QUESTIONS TO ANSWER »
1: Write out everything in the polymerization abstract from "Whitfield, R., Anastasaki, A., Nikolaou, V., Jones, G." down to "Am. Chem. Soc.", word for word.
2: In the polymerization abstract, which three commercially available reagents are the universal conditions based on?
3: Sum up the polymerization abstract in two sentences.

EXTRACTED TEXT Block Start

Universal Conditions for the Controlled Polymerization of Acrylates, Methacrylates, and Styrene via Cu(0)-RDRP

Whitfield, R., Anastasaki, A., Nikolaou, V., Jones, G. R., Engelis, N. G., Discekici, E. H., Fleischmann, C., Willenbacher, J., Hawker, C. J., Haddleton, D. M.
J. Am. Chem. Soc.
2017
139 (2), pp 1003–1010

Atom transfer radical polymerization (ATRP) typically requires various parameters to be optimized in order to achieve a high degree of control over molecular weight and dispersity (such as the type of initiator, transition metal, ligand, solvent, temperature, deactivator, added salts, and reducing agents). These components play a major role when switching monomers, e.g., from acrylic to methacrylic and/or styrenic monomers during the synthesis of homo- and block copolymers as the stability and reactivity of the carbon centered propagating radical dramatically changes. This is a challenge for both “experts” and nonexperts as choosing the appropriate conditions for successful polymerization can be time-consuming and overall an arduous task. In this work, we describe one set of universal conditions for the efficacious polymerization of acrylates, methacrylates and styrene (using an identical initiator, ligand, copper salt, and solvent) based on commercially available and inexpensive reagents (PMDETA, IPA, Cu(0) wire). The versatility of these conditions is demonstrated by the near quantitative polymerization of these monomer families to yield well-defined materials over a range of molecular weights with low dispersities (∼1.1–1.2). The control and high end group fidelity is further exemplified by in situ block copolymerization upon sequential monomer addition for the case of methacrylates and styrene furnishing higher molecular weight copolymers with minimal termination. The facile nature of these conditions, combined with readily available reagents, will greatly expand the access and availability of tailored polymeric materials to all researchers.

EXTRACTED TEXT Block End
INFORMATION PROVIDED Block Start

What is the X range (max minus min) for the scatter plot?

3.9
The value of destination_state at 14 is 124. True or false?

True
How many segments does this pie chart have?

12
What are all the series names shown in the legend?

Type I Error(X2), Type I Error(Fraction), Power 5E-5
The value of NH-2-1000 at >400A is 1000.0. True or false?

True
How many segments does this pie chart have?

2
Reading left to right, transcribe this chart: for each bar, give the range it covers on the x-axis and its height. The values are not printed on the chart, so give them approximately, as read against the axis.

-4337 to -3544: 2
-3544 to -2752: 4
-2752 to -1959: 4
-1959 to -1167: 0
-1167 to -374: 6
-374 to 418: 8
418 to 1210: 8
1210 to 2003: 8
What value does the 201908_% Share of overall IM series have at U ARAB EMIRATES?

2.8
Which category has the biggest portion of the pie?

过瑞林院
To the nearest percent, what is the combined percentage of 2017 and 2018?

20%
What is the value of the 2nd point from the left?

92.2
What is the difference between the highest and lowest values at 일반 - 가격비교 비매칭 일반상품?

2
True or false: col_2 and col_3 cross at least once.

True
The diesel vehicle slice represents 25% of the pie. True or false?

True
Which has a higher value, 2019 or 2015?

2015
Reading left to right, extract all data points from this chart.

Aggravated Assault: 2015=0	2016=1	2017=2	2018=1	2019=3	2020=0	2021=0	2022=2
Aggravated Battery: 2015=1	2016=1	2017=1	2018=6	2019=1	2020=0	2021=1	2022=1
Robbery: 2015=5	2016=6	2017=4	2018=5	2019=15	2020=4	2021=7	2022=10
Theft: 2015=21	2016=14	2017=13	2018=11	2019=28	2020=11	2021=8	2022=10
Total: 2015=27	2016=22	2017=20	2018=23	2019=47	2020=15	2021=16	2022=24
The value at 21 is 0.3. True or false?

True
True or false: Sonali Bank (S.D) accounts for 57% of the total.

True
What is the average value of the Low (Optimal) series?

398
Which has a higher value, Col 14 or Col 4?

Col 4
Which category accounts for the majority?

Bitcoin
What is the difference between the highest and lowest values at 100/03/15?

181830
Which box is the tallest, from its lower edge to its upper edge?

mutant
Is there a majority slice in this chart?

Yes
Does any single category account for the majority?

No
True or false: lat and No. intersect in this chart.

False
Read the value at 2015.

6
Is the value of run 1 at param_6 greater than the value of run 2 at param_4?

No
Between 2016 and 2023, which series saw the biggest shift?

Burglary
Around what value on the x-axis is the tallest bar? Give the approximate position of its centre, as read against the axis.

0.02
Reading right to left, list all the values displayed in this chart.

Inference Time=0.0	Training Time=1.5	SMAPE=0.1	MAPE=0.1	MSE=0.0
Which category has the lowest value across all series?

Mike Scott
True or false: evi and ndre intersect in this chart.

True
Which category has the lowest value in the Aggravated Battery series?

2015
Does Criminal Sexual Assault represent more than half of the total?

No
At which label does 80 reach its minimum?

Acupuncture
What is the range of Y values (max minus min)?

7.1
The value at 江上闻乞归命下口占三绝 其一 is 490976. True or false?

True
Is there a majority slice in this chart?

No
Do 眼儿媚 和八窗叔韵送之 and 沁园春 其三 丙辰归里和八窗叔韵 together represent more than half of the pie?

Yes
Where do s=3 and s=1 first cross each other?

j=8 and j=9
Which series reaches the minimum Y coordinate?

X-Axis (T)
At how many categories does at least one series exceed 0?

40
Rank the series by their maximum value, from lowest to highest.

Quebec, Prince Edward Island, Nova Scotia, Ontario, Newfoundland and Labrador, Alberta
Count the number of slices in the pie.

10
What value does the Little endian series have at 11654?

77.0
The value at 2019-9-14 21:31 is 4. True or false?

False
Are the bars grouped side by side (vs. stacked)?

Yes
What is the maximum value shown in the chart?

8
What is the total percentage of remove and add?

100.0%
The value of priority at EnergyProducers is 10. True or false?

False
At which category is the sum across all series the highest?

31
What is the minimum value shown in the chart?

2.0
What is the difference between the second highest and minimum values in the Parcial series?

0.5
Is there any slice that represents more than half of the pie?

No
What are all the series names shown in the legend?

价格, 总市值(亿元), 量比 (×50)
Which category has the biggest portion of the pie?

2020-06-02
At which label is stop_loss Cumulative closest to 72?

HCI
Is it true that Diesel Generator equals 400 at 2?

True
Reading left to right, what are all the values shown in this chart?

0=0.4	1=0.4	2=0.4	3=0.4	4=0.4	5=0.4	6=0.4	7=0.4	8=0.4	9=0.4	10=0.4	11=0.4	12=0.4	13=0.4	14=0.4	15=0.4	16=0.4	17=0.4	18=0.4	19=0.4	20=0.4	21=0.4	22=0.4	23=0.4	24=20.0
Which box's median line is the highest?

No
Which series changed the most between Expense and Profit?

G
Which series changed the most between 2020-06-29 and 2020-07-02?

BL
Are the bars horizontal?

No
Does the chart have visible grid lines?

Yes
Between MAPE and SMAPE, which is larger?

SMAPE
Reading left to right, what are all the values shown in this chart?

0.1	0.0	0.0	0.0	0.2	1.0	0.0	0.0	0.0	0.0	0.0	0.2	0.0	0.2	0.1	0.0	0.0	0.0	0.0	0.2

INFORMATION PROVIDED Block End

TASK-BY-TASK OUTPUTS »
1:
Whitfield, R., Anastasaki, A., Nikolaou, V., Jones, G. R., Engelis, N. G., Discekici, E. H., Fleischmann, C., Willenbacher, J., Hawker, C. J., Haddleton, D. M.
J. Am. Chem. Soc.

2: PMDETA, IPA, and Cu(0) wire.

3: ATRP usually needs many parameters tuned for good control, and switching between acrylic, methacrylic, and styrenic monomers makes choosing conditions a time-consuming task. This work describes one set of universal conditions, based on PMDETA, IPA, and Cu(0) wire, that polymerizes acrylates, methacrylates, and styrene nearly completely with low dispersities (about 1.1–1.2) and supports in situ block copolymerization of methacrylates and styrene with minimal termination.